Yeoville is once again a community of migrants, mostly economic migrants from all over the country and the rest of Africa. It is a vibrant, colourful, often chaotic pan-African area.
Community organisations and individuals have been working since 1995 to try to arrest the decay and influence the socio-economic future of the area. As a result of their efforts, Yeoville is currently undergoing some major upgrading including the physical regeneration of Rockey Raleigh Street through the replacement of all paving and the installation of two tier lights to make the streets brighter and safer.

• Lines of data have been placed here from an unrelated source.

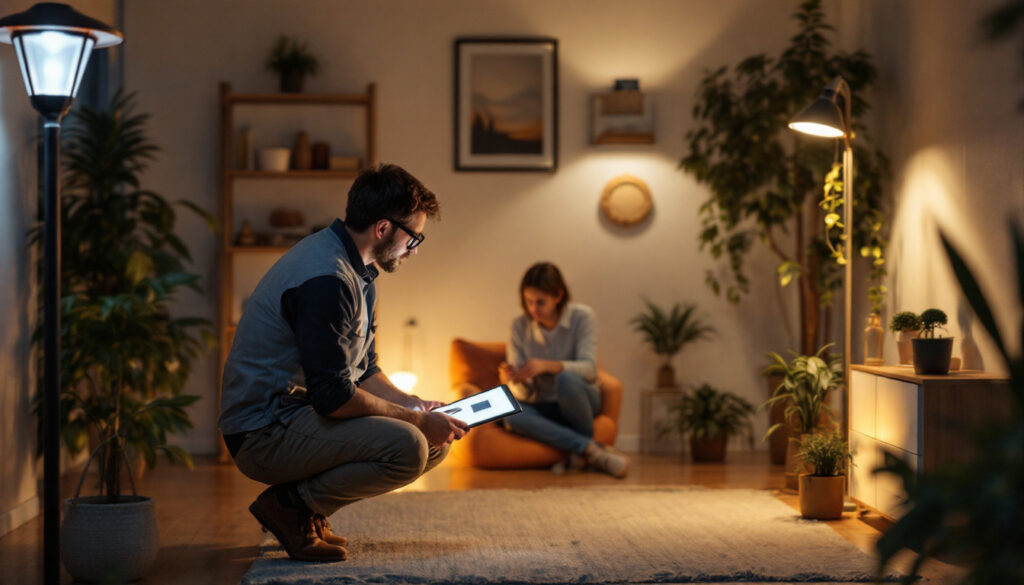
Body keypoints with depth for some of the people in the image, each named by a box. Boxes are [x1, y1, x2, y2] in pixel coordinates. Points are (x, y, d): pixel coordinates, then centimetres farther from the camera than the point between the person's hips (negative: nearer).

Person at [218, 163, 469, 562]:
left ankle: (304, 501, 7)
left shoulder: (356, 272, 13)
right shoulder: (326, 279, -22)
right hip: (265, 434, -11)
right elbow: (333, 398, -25)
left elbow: (363, 371, 20)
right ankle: (291, 504, -9)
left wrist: (417, 406, 4)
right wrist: (416, 420, -15)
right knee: (407, 447, -28)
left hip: (298, 414, 11)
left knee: (436, 443, 7)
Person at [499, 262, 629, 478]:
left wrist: (547, 366, -37)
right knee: (511, 415, -32)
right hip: (543, 408, 3)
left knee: (566, 378, -36)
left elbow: (589, 368, -21)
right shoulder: (520, 326, -2)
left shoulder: (582, 317, -9)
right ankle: (593, 450, -33)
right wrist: (512, 378, -30)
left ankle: (580, 453, -18)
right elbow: (525, 392, -4)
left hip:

The park has been upgraded and the library is being moved to bigger and better premises. CCTV cameras have been installed on five intersections as an attempt to reduce incidences of crime. Entrepreneurs are also showing interest in the commercial properties in Rockey Raleigh St which may result in an economic revival.
Due to sometimes over-inflated house prices elsewhere in Johannesburg, Yeoville is slowly attracting middle-income groups again which is beginning to put the brakes on urban decay. The local authority has recognised that Yeoville and Bellevue, together with the rest of the inner city, are in need of special attention. In 2007, the City of Johannesburg signed an Inner City Charter with property owners, business people and community organisations, committing themselves to improved urban management and bylaw enforcement. The fruits of this agreement are beginning to be seen.
- "Sub Place Yeoville". Census 2011.